Object: Symptoms from Parkinson's disease improve after surgical ablation of the medial globus pallidus (GPm). Although, in theory, selective chemical ablation of neurons in the GPm could preserve vital structures jeopardized by surgery, the potential of this approach is limited when using traditional techniques of drug delivery. The authors examined the feasibility of convection-enhanced distribution of a neurotoxin by high-flow microinfusion to ablate the neurons of the GPm selectively and reverse experimental Parkinson's disease (akinesia, tremor, and rigidity).

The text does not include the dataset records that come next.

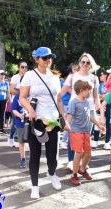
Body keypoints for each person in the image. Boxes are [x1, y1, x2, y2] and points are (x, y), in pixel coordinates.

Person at [19, 47, 65, 199]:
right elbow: (22, 97)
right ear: (37, 59)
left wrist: (63, 117)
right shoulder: (30, 76)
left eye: (50, 57)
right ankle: (34, 186)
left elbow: (58, 100)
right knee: (35, 155)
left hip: (52, 120)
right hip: (36, 120)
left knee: (53, 157)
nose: (48, 60)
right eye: (44, 57)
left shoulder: (54, 77)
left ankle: (51, 173)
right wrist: (30, 111)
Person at [60, 53, 100, 171]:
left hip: (89, 110)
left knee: (85, 137)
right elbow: (61, 92)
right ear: (79, 63)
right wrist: (54, 102)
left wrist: (99, 107)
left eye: (88, 62)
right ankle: (71, 162)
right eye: (83, 62)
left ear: (90, 65)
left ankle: (82, 162)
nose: (85, 64)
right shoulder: (72, 77)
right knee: (73, 137)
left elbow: (95, 96)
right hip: (74, 109)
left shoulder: (94, 78)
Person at [64, 79, 105, 185]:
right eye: (89, 91)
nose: (90, 93)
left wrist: (98, 125)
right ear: (81, 91)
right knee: (79, 154)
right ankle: (74, 174)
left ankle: (82, 169)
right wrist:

Methods: Initially, to test the feasibility of this approach, the GPms of two naive rhesus macaques were infused with kainic acid or ibotenic acid through two cannulas that had been placed using the magnetic resonance imaging-guided stereotactic technique. Two weeks later the animals were killed and their brains were examined histologically to determine the presence of neurons in the GPm and the integrity of the optic tract and the internal capsule. To examine the therapeutic potential of this paradigm, unilateral experimental Parkinson's disease was induced in six macaques by intracarotid infusion of 1-methyl-4-phenyl-1,2,3,6-tetrahydropyridine (MPTP) and their behavior was studied for 12 weeks after chemopallidotomy was performed using kainic acid (three animals) or control infusion (three animals).
Conclusions: Chemopallidotomy using kainic acid permanently reversed the stigmata of MPTP-induced parkinsonism. By contrast, the control animals exhibited a transient recovery following intrapallidal infusion and then relapsed back to their baseline state. The use of high-flow microinfusion of selectively active toxins has the potential for treatment of Parkinson's disease and, by expanding the range of approachable targets to include large nuclei, for broad applications in clinical and experimental neuroscience.